Ropeway strung by villagers across a damaged portion of the Trans-Arunachal Highway at Lelek in Siang district. Photo: Special Correspondent
Many villages and towns in these districts were cut off when heavy rainfall washed away 30 metres of TAH, also National Highway 13, at Lelek in Siang district.
More than a week ago, the people in Pangin and Kebang and adjoining villages decided they could not wait for the State’s Highway Department to start work.
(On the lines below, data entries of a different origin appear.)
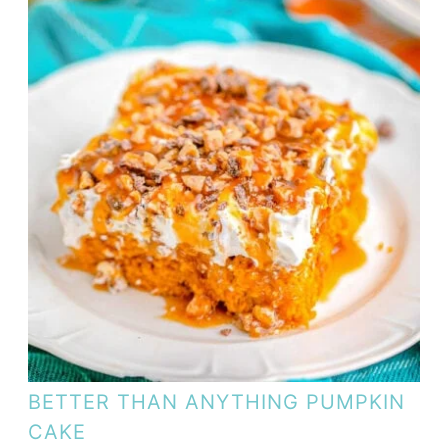
BETTER THAN ANYTHING PUMPKIN
CAKE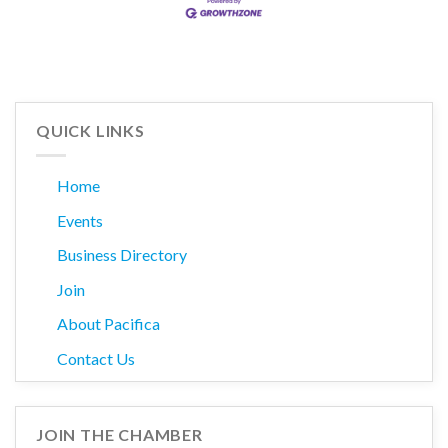
QUICK LINKS
Home
Events
Business Directory
Join
About Pacifica
Contact Us
JOIN THE CHAMBER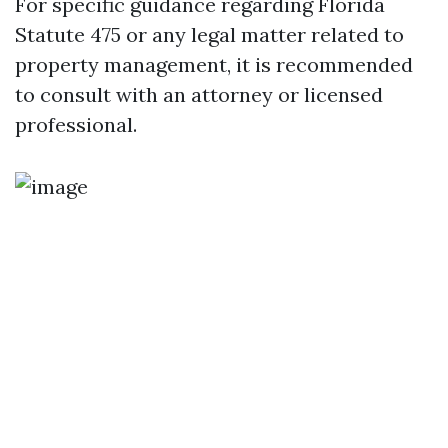
For specific guidance regarding Florida
Statute 475 or any legal matter related to
property management, it is recommended
to consult with an attorney or licensed
professional.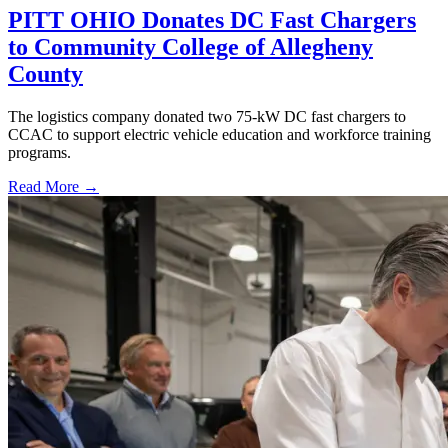
PITT OHIO Donates DC Fast Chargers
to Community College of Allegheny
County
The logistics company donated two 75-kW DC fast chargers to
CCAC to support electric vehicle education and workforce training
programs.
Read More →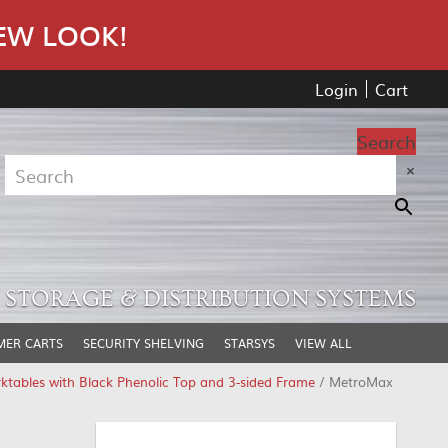
EW LOOK!
Login
Cart
Search
×
STORAGE & DISTRIBUTION SYSTEMS
MER CARTS
SECURITY SHELVING
STARSYS
VIEW ALL
ables with Black Phenolic Top and 3-sided Frame
/ MetroMax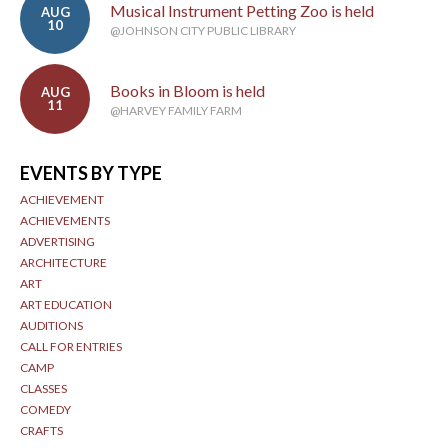
Musical Instrument Petting Zoo is held
AUG
10
@JOHNSON CITY PUBLIC LIBRARY
Books in Bloom is held
AUG
11
@HARVEY FAMILY FARM
EVENTS BY TYPE
ACHIEVEMENT
ACHIEVEMENTS
ADVERTISING
ARCHITECTURE
ART
ART EDUCATION
AUDITIONS
CALL FOR ENTRIES
CAMP
CLASSES
COMEDY
CRAFTS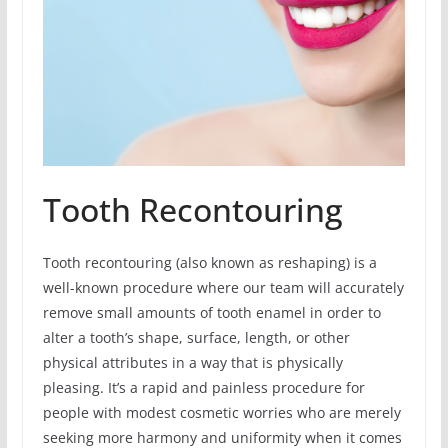
Tooth Recontouring
Tooth recontouring (also known as reshaping) is a
well-known procedure where our team will accurately
remove small amounts of tooth enamel in order to
alter a tooth’s shape, surface, length, or other
physical attributes in a way that is physically
pleasing. It’s a rapid and painless procedure for
people with modest cosmetic worries who are merely
seeking more harmony and uniformity when it comes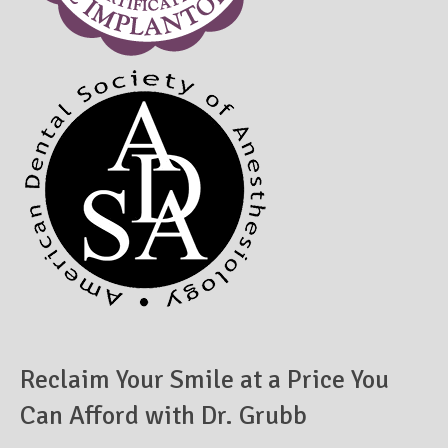
Reclaim Your Smile at a Price You
Can Afford with Dr. Grubb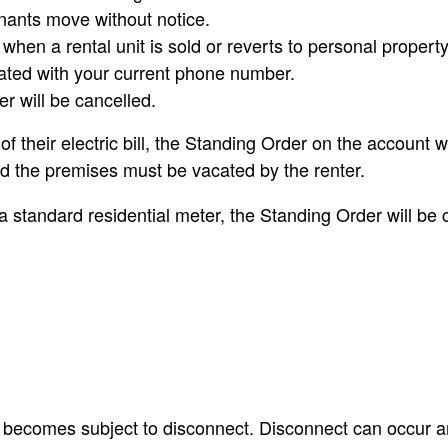
enants move without notice.
hen a rental unit is sold or reverts to personal propert
ated with your current phone number.
r will be cancelled.
f their electric bill, the Standing Order on the account
d the premises must be vacated by the renter.
 a standard residential meter, the Standing Order will be 
nt becomes subject to disconnect. Disconnect can occur an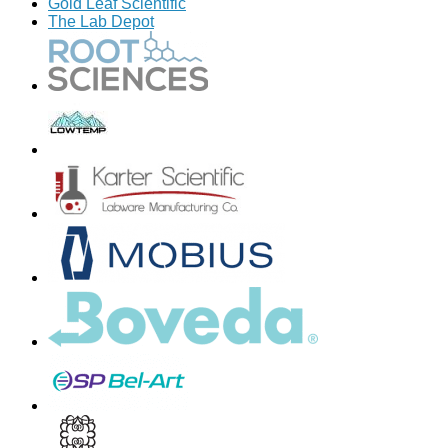
Gold Leaf Scientific
The Lab Depot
Pangin is the circle headquarters about 30 km downhill of the damaged portion of the TAH and Kebang about 20 km uphill.
“People of 10 villages nearest the damaged portion got together to collect local materials and about 50-60 volunteers took turns to string the suspension bridge with bamboo, ropes and aluminium wires over seven days,” Lelek Bridge Construction Committee chairman Tagum Sitang told The Hindu on July 19.
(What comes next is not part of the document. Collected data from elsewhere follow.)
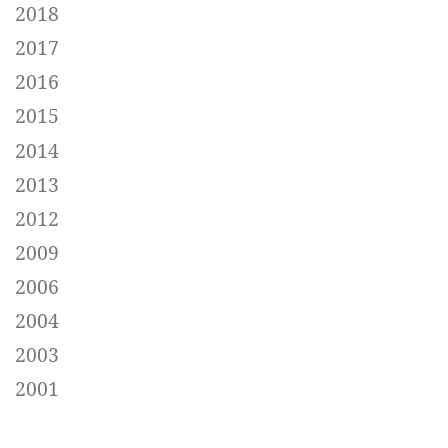
2018
2017
2016
2015
2014
2013
2012
2009
2006
2004
2003
2001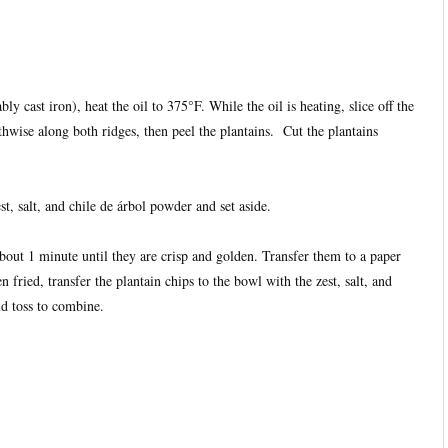
bly cast iron), heat the oil to 375°F. While the oil is heating, slice off the
thwise along both ridges, then peel the plantains. Cut the plantains
t, salt, and chile de árbol powder and set aside.
about 1 minute until they are crisp and golden. Transfer them to a paper
 fried, transfer the plantain chips to the bowl with the zest, salt, and
nd toss to combine.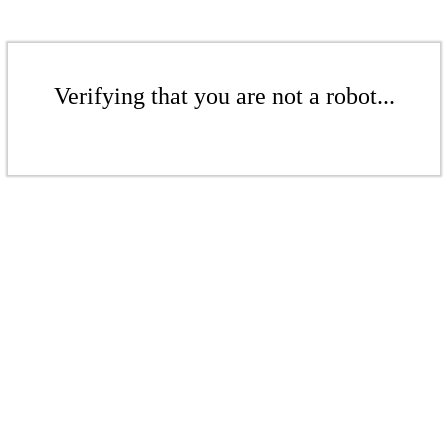
Verifying that you are not a robot...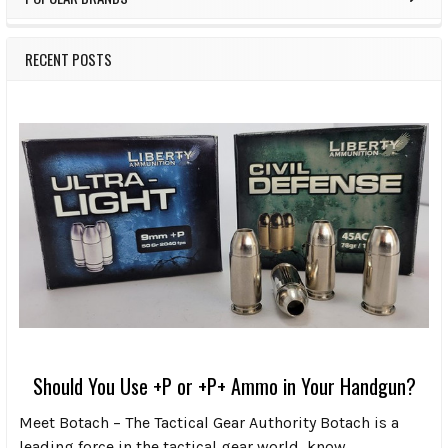
RECENT POSTS
Should You Use +P or +P+ Ammo in Your Handgun?
Meet Botach – The Tactical Gear Authority Botach is a
leading force in the tactical gear world, know …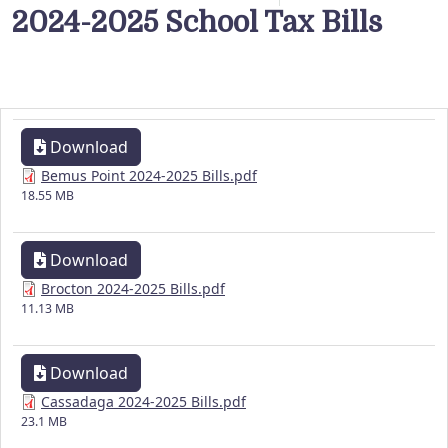
2024-2025 School Tax Bills
Download
Bemus Point 2024-2025 Bills.pdf
18.55 MB
Download
Brocton 2024-2025 Bills.pdf
11.13 MB
Download
Cassadaga 2024-2025 Bills.pdf
23.1 MB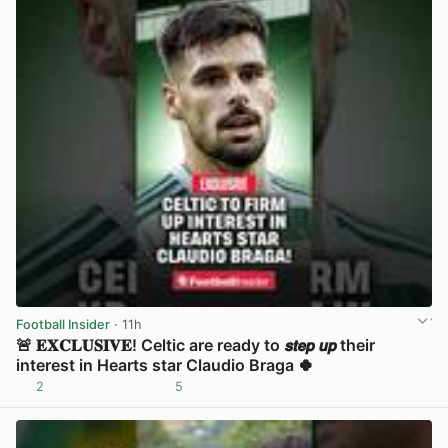
Football Insider
· 11h
🚨 𝐄𝐗𝐂𝐋𝐔𝐒𝐈𝐕𝐄! Celtic are ready to 𝙨𝙩𝙚𝙥 𝙪𝙥 their
interest in Hearts star Claudio Braga 🍀
2
5
View post in new tab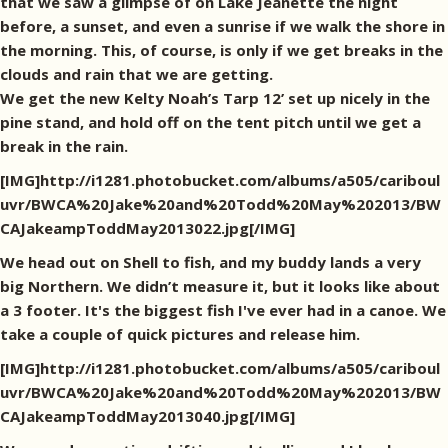
that we saw a glimpse of on Lake Jeanette the night
before, a sunset, and even a sunrise if we walk the shore in
the morning. This, of course, is only if we get breaks in the
clouds and rain that we are getting.
We get the new Kelty Noah’s Tarp 12’ set up nicely in the
pine stand, and hold off on the tent pitch until we get a
break in the rain.
[IMG]http://i1281.photobucket.com/albums/a505/cariboul
uvr/BWCA%20Jake%20and%20Todd%20May%202013/BW
CAJakeampToddMay2013022.jpg[/IMG]
We head out on Shell to fish, and my buddy lands a very
big Northern. We didn’t measure it, but it looks like about
a 3 footer. It's the biggest fish I've ever had in a canoe. We
take a couple of quick pictures and release him.
[IMG]http://i1281.photobucket.com/albums/a505/cariboul
uvr/BWCA%20Jake%20and%20Todd%20May%202013/BW
CAJakeampToddMay2013040.jpg[/IMG]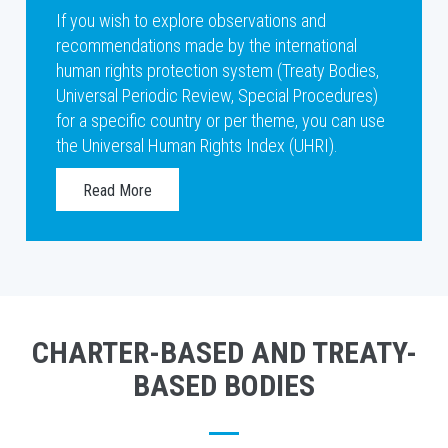
If you wish to explore observations and
recommendations made by the international
human rights protection system (Treaty Bodies,
Universal Periodic Review, Special Procedures)
for a specific country or per theme, you can use
the Universal Human Rights Index (UHRI).
Read More
CHARTER-BASED AND TREATY-
BASED BODIES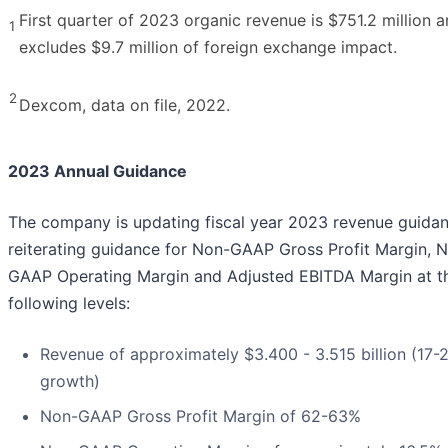
First quarter of 2023 organic revenue is $751.2 million 
1
excludes $9.7 million of foreign exchange impact.
2
Dexcom, data on file, 2022.
2023 Annual Guidance
The company is updating fiscal year 2023 revenue guidan
reiterating guidance for Non-GAAP Gross Profit Margin, 
GAAP Operating Margin and Adjusted EBITDA Margin at t
following levels:
Revenue of approximately $3.400 - 3.515 billion (17-
growth)
Non-GAAP Gross Profit Margin of 62-63%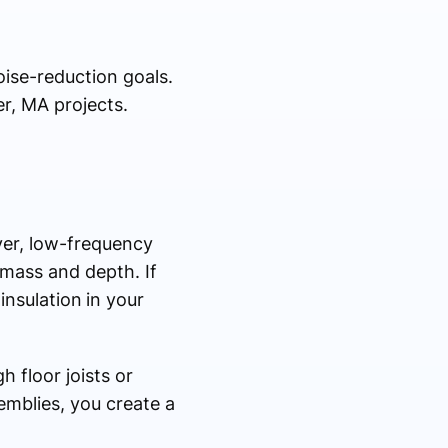
oise-reduction goals.
r, MA projects.
ver, low-frequency
 mass and depth. If
insulation
in your
h floor joists or
semblies, you create a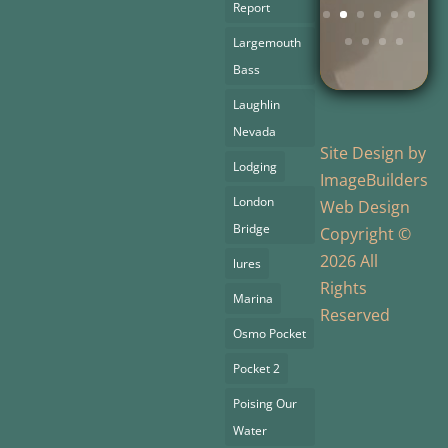
Report
Largemouth
Bass
Laughlin
Nevada
Site Design by
Lodging
ImageBuilders
London
Web Design
Bridge
Copyright ©
2026 All
lures
Rights
Marina
Reserved
Osmo Pocket
Pocket 2
Poising Our
Water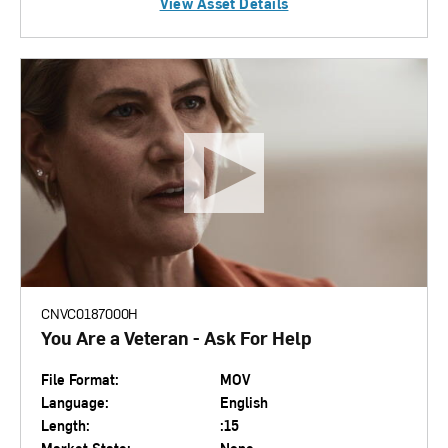
View Asset Details
CNVC0187000H
You Are a Veteran - Ask For Help
File Format:
MOV
Language:
English
Length:
:15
The Power Department provided the high-tension wires to be used temporarily for the suspension bridge that was completed on July 18.
The “temporary” period, villages said, could stretch to six months because of rain and soggy conditions and the repairing is unlikely to take place soon.
“For 21 days, people were forced to climb a steep 50-metre rocky mound near the damaged portion to bring in essentials or carry patients to the only major hospital in Pasighat (headquarters of East Siang district about 36 km away). Scaling and descending from the mound took two hours,” Mr. Sitang said.
“Vehicles are now coming to the safest point near the damaged portion on either side for people to cross over and goods to be transhipped,” he added.
Dabe Perme, the executive engineer of the Highway Division at Pasighat, said they have started work on an alternative road skirting the damaged portion of the TAH that runs more than 2,400 km from Tawang in northwest Arunachal Pradesh to Wakro in the southeast.
“The alignment of the proposed alternative road entails working on 8 km, of which 4.5 km already exists. Earth-cutting is required for 3.5 km. We are through with 2.6 km and hope to provide a usable alternative road within 15-20 days,” he said.
The alternative road will connect Rottung, about 5 km uphill of the damaged portion.
The Lelek Bridge Construction Committee on Sunday submitted a memorandum to Chief Minister Pema Khandu seeking prompt restoration of strategic highways since the armed forces need to move to and from posts and bases along the India-Tibet border.
“The Centre recognises Arunachal Pradesh important from the security point of view. It should ensure that the roads in the State are weather-proof and aligned according to the contours of the hills to be less vulnerable to damage besides affecting the local ecology the least,” Mr. Sitang said.